--- Begin Stored rows ---

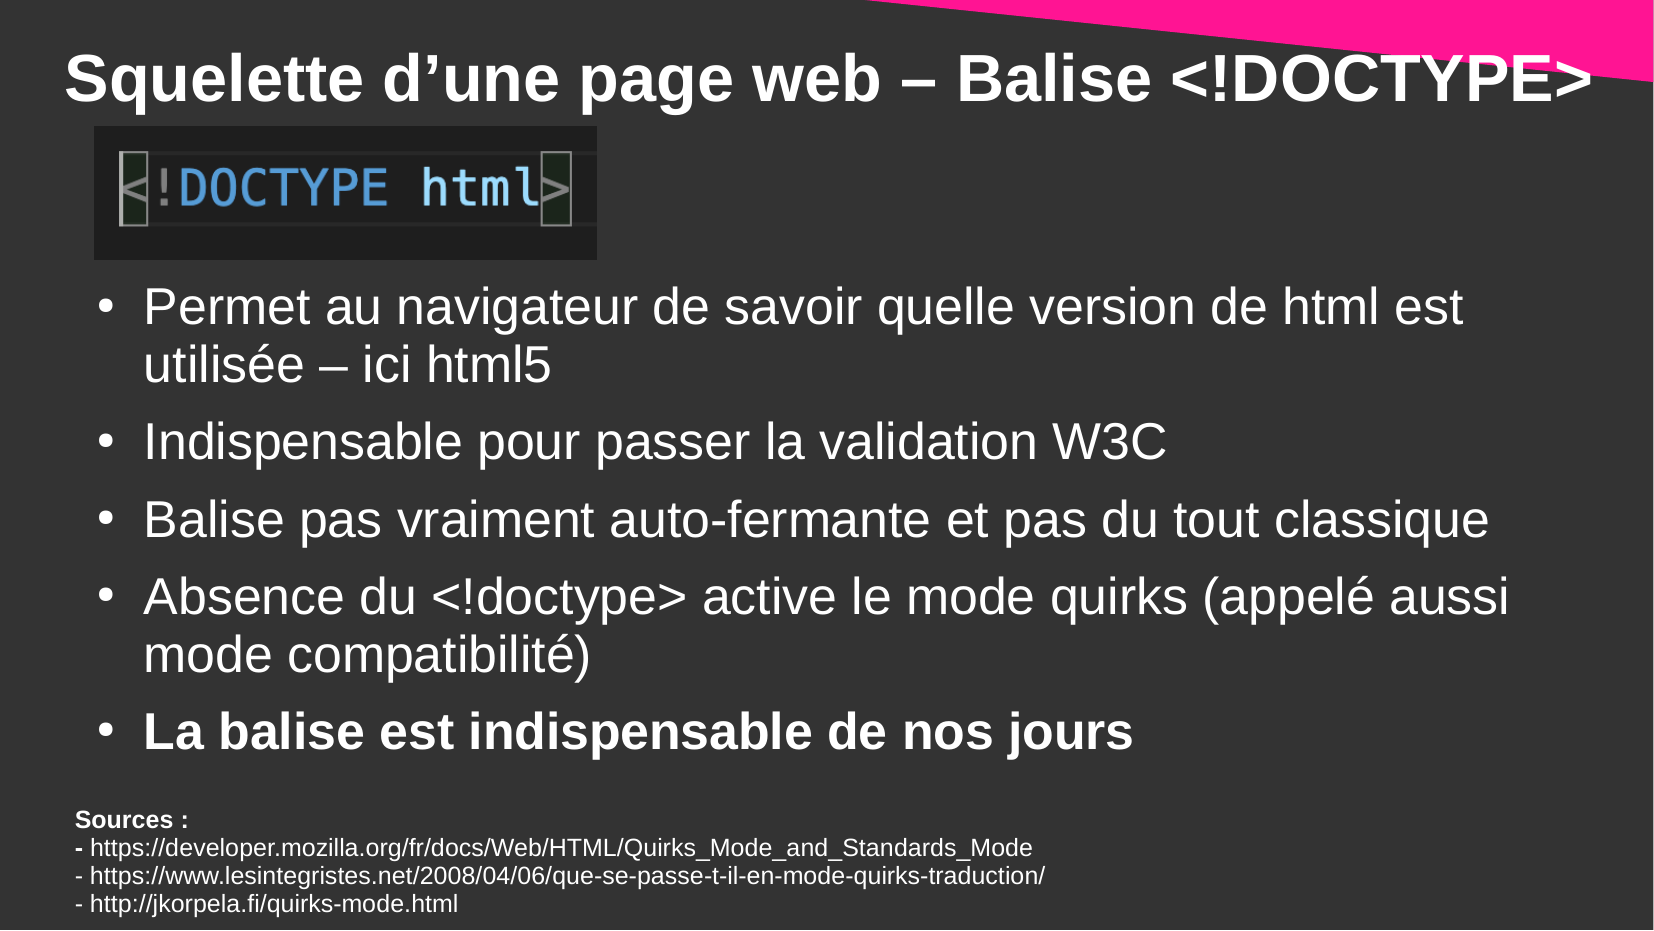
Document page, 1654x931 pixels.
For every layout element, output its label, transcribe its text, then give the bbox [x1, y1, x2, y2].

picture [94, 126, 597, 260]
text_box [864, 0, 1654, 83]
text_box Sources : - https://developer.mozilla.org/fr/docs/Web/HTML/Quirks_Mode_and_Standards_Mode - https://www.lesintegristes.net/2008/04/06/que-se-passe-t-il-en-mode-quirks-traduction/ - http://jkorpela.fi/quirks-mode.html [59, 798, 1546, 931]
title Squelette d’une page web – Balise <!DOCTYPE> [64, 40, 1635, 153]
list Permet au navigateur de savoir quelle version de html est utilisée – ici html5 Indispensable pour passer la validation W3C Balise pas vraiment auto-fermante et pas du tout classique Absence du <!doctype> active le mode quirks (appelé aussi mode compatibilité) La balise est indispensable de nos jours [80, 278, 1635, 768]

--- End Stored rows ---

* Given request
Write out the items above line for line, keeping every character unchanged and leaving out the pictures.

* Response to the exercise
Document page, 1654x931 pixels.
For every layout element, output its label, transcribe its text, then give the bbox [x1, y1, x2, y2].

picture [94, 126, 597, 260]
text_box [864, 0, 1654, 83]
text_box Sources : - https://developer.mozilla.org/fr/docs/Web/HTML/Quirks_Mode_and_Standards_Mode - https://www.lesintegristes.net/2008/04/06/que-se-passe-t-il-en-mode-quirks-traduction/ - http://jkorpela.fi/quirks-mode.html [59, 798, 1546, 931]
title Squelette d’une page web – Balise <!DOCTYPE> [64, 40, 1635, 153]
list Permet au navigateur de savoir quelle version de html est utilisée – ici html5 Indispensable pour passer la validation W3C Balise pas vraiment auto-fermante et pas du tout classique Absence du <!doctype> active le mode quirks (appelé aussi mode compatibilité) La balise est indispensable de nos jours [80, 278, 1635, 768]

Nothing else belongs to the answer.